The Carbon Trading at the moment is set to be in the Clean Development Mechanism (CDM) – but this is one-sided – you get rewards for cutting emissions, but you don’t get penalised for creating more.

Stopping deforestation is “absolutely fundamental” to the “Development story” and should be designed by the countries where the trees stand and involve matters of property rights.

Technology : Carbon Capture and Storage will be “absolutely fundamental”. “If we can’t do it we need to find out very quickly.” If coal is going to be used, it’s the dirtiest of fuels. We need to learn how to do CCS on a big scale. If we can’t we need Plan B. There is a Plan B but it’s more expensive.

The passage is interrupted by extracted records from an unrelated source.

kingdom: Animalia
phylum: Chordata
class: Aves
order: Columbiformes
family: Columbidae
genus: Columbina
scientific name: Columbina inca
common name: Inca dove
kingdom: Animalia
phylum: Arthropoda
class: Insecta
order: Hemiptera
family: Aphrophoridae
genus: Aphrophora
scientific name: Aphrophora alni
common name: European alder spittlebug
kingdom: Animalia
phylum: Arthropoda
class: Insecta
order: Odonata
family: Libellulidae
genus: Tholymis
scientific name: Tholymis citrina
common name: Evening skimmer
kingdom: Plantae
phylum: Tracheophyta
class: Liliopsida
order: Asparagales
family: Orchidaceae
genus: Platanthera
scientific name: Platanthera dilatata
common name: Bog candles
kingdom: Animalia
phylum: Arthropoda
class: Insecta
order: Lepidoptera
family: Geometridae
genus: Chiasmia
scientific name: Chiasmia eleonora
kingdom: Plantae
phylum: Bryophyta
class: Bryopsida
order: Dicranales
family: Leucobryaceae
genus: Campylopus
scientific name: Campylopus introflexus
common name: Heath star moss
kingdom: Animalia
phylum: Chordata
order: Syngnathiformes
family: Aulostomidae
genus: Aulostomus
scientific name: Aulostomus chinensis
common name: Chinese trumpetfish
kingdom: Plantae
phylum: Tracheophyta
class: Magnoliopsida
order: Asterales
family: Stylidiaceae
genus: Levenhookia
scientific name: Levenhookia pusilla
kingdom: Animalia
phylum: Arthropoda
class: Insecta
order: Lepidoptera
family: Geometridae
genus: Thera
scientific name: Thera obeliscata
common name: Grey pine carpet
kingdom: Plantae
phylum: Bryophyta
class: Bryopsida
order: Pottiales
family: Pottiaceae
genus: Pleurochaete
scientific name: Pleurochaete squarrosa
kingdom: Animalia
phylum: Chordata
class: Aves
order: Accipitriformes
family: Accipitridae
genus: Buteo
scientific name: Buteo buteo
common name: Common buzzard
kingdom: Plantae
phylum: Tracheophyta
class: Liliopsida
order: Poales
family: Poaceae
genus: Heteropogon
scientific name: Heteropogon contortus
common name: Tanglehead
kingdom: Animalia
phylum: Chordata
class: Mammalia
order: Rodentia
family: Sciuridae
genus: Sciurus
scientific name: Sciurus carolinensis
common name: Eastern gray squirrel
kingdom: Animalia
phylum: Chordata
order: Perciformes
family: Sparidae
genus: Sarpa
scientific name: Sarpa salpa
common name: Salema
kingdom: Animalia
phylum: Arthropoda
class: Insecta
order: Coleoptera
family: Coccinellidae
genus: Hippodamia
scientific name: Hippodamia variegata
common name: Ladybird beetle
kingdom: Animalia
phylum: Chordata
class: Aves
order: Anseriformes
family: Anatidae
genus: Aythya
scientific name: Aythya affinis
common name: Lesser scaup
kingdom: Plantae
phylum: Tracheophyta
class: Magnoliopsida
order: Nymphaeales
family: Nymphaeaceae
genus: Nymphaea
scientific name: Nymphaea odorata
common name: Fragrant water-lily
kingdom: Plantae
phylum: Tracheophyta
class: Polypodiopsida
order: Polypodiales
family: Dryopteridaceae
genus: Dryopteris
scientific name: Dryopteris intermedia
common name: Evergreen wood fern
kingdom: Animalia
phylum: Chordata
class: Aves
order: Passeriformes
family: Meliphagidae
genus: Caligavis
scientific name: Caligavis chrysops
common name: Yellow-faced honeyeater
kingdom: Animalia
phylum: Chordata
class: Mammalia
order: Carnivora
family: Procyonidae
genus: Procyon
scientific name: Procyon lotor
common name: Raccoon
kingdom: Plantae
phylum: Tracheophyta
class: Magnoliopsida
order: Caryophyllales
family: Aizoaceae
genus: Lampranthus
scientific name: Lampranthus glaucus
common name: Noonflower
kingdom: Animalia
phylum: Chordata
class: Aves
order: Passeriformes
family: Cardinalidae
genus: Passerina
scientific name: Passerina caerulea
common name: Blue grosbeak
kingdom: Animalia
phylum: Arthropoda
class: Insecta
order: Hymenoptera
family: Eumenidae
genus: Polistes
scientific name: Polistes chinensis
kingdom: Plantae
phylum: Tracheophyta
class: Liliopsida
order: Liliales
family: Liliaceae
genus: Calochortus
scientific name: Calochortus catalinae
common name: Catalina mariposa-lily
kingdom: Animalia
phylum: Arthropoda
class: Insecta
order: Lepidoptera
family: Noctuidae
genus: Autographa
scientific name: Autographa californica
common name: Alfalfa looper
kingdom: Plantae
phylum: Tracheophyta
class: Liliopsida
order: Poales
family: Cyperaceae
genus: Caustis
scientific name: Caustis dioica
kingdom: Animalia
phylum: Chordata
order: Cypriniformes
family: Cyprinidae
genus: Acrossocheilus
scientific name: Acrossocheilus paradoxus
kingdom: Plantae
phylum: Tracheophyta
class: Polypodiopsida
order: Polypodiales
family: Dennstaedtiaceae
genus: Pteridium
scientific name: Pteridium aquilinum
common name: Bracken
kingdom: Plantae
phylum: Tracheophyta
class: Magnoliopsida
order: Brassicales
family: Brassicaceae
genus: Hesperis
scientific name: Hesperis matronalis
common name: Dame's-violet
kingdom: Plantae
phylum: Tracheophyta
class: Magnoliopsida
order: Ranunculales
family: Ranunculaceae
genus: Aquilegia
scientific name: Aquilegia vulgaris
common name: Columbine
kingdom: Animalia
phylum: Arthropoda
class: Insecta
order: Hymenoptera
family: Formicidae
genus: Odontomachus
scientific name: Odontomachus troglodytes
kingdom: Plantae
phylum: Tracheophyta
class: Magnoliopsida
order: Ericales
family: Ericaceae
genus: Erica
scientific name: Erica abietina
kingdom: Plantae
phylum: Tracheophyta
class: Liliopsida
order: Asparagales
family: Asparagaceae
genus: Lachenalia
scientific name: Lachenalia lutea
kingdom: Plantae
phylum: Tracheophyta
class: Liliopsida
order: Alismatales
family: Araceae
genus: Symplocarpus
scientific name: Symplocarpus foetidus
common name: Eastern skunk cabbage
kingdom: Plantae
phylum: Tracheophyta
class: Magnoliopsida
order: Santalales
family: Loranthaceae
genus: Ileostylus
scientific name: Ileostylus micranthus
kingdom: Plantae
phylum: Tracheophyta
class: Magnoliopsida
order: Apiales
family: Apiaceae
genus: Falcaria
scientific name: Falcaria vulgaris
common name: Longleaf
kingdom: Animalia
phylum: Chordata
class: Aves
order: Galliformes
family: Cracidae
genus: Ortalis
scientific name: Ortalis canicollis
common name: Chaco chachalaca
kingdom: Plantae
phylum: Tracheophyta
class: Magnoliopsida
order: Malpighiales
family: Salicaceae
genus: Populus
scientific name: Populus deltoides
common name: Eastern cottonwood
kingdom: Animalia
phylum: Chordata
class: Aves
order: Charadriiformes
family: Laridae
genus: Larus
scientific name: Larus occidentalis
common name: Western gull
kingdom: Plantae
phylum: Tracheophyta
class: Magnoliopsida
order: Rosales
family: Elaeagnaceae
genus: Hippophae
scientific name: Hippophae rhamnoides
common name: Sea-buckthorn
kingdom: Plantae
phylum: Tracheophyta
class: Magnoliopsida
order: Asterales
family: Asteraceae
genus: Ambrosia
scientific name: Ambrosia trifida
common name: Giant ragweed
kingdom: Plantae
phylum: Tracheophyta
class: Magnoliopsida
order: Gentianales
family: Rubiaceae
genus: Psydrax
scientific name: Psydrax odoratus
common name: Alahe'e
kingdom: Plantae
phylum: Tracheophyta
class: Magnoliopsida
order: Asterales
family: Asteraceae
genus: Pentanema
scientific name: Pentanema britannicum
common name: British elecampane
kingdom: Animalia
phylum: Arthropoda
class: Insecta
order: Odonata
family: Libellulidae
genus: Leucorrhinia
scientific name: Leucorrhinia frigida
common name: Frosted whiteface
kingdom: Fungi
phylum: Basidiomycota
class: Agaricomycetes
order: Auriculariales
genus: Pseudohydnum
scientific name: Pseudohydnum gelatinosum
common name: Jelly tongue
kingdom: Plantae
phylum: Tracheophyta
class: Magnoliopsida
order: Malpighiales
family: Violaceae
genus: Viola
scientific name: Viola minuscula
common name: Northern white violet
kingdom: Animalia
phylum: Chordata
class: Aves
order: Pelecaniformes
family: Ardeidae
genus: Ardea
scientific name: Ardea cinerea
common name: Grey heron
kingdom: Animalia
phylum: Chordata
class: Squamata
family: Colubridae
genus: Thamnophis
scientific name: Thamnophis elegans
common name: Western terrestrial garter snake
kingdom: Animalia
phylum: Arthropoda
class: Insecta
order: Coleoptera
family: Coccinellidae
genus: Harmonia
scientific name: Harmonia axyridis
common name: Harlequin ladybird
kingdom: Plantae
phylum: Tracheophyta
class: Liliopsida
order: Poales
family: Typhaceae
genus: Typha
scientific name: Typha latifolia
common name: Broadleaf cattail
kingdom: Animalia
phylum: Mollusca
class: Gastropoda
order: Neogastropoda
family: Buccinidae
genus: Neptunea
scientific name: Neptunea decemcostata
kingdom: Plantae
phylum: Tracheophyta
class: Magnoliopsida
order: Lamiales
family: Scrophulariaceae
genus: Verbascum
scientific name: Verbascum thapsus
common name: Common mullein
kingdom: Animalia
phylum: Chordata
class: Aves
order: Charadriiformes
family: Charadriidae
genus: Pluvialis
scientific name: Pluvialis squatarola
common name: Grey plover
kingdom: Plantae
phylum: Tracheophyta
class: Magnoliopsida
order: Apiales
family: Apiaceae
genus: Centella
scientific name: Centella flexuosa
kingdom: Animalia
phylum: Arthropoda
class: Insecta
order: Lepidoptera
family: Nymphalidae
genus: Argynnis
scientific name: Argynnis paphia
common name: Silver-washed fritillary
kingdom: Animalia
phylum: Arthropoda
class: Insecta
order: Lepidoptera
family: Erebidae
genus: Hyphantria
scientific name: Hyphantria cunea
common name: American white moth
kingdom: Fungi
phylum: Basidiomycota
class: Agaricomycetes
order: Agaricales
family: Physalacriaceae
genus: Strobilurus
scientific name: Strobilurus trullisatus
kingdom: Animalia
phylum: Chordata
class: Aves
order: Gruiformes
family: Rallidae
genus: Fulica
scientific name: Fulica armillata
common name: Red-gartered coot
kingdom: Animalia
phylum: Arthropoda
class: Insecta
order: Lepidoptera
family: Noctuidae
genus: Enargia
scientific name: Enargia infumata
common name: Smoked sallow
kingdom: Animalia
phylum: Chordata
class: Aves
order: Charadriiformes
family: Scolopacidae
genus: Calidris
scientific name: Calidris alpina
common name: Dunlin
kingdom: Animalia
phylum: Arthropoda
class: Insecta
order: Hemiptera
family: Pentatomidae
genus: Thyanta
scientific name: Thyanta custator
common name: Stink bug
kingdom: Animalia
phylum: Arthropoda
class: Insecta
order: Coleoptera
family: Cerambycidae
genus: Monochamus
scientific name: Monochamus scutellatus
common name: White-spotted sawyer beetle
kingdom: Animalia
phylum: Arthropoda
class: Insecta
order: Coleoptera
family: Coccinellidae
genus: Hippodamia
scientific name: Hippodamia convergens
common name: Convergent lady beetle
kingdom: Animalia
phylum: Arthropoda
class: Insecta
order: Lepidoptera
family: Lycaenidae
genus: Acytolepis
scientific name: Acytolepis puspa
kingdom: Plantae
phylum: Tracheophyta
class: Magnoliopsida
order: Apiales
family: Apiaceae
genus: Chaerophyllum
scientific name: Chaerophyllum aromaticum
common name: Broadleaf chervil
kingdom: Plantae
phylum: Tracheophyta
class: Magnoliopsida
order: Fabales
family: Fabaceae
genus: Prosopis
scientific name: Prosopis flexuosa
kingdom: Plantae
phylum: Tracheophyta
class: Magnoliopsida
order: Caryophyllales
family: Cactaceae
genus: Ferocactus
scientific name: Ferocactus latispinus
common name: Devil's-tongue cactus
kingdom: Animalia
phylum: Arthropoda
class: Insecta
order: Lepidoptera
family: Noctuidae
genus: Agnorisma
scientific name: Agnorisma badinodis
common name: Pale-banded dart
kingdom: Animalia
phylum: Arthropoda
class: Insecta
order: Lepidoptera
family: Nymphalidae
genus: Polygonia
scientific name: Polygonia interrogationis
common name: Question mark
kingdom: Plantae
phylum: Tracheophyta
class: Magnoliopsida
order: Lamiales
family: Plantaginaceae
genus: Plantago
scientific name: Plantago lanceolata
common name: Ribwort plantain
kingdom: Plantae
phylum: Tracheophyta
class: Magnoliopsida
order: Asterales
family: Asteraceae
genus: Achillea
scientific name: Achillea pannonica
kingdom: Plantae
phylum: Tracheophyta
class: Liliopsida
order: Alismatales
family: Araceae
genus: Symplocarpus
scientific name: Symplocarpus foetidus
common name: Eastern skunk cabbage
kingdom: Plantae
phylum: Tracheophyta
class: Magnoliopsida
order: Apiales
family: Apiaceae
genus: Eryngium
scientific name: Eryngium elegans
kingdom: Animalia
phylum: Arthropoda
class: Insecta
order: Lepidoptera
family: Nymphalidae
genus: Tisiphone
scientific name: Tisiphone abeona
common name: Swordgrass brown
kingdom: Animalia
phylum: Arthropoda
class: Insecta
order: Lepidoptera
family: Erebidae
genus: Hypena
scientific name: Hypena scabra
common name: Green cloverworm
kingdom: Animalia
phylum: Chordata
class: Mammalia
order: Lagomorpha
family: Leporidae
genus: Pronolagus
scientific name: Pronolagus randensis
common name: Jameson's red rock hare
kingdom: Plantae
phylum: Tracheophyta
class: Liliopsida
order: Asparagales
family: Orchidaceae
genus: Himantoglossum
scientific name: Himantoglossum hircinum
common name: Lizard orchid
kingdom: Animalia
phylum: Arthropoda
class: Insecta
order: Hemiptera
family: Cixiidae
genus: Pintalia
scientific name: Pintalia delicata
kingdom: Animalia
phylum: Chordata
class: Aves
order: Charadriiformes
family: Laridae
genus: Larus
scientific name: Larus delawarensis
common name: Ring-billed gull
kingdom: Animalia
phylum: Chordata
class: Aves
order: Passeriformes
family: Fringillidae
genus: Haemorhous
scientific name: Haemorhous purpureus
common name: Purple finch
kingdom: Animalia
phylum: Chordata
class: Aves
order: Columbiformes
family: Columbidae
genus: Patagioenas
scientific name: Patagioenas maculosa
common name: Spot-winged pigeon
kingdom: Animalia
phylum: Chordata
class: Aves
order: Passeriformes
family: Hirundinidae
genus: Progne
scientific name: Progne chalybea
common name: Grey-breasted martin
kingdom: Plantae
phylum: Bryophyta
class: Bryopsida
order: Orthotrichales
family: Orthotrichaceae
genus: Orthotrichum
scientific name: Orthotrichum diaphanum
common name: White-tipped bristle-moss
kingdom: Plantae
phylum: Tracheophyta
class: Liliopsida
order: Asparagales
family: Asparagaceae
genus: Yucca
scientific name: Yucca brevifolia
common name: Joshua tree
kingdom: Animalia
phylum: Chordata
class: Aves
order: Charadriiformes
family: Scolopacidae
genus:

“There shouldn’t be any coal-fired power stations at Kingsnorth or anywhere else without CCS. If they don’t work we have to concentrate on other things” – solar, wind, tidal.

Development in a more hostile Climate is more expensive. We must not separate Adaptation [to Climate Change] and Development. “I was directly responsible for this mistake [audience laughs] – we didn’t take account of Climate Change in the cost of Development.” (Monterray, 2002).

We have to face up to the problem – of providing aid beyond the targets we’ve already set outselves. Extra finance will be needed.

“What about this Economic Crisis, I hear you asking ? Will it divert out attention ? Only if you have tiny minds. Do we want to come out of this crisis by sowing the sees of the next bubble ?” (Climate Change has been the largest ever market failure).

Can think broadly through the opportunities – what’s going to generate growth – Energy Efficiency and Renewable Energy. Lessons have been learned. Very strong examples in Korea. In China.

Copenhagen : it is important that the discussion leading up to Copenhagen is intense. China is working on a five year plan to start in 2011, and have an Energy strategy to underpin that.

The big emitters have to be involved. We know the scale of the action required – roughly 50% globally by 2050. We know how. We have to act right across the Economy. “We’ll learn like mad. We know roughly speaking how. The science is good enough to act. The technology is good enough to act. The challenge now is the political will. I see it moving. Whether it will move fast enough – we’ll find out. It’s all in our hands.” The academics here, the journalists (if you’re here). The challenge is very much a political challenge. The LSE’s position is to take on that political challenge [applause].

Questions from James Randerson from The Guardian, Ed Gillespie of Futerra and others. The gist of Nicks’ answer to Ed in part was “What’s the alternative to optimism ? Unless we act as if we can sort this out we [might as well put on a sunhat] and write a letter of apology to our grandchildren [and go back to sunning ourselves].”

Louise from CABE asked why the quick and easy things like bicycle paths were not being funded. Nick Stern reminded her and us to get involved in the political processes, told us to write articles for newspapers and to engage with civil servants “sensible, civilised, responsible lot”. “The power of rational argument is very important. I don’t really know any other way.”

I stood in line and bought the book. I took it to the platform for Nick Stern to sign. As I approached him he looked positively scared. I proffered my hand to shake. He stood up and shook and we smiled. “I’m Jo Abbess,” I said, “I’m dangerous”. It was OK after that. I asked him to sign “Zero Carbon or bust” in the book. He thanked me for coming. I said I had made copious notes. The jacket, on closer inspection, was definitely corduroy.

Later, in Belgo on the Kingsway, I was having a refreshing Pecheresse beer (it’s a sin). I was texting JournoMadman. He told me that someone had been asking about the Climate Camp “Did they have reasonable demands ?”

I replied “Climate Camp have given up asking for anything really. It’s all about telling now. Carbon Trading isn’t working and won’t work. See Andrew Simms in the New Scientist and The Guardian.”

My contact replied “Yes. I think that’s “unreasonable” “.

So there you have it : proof positive that rational arguments about Carbon Trading are considered too “unreasonable” to consider. Nick Stern : your confidence in rational debate is clearly a tad naive.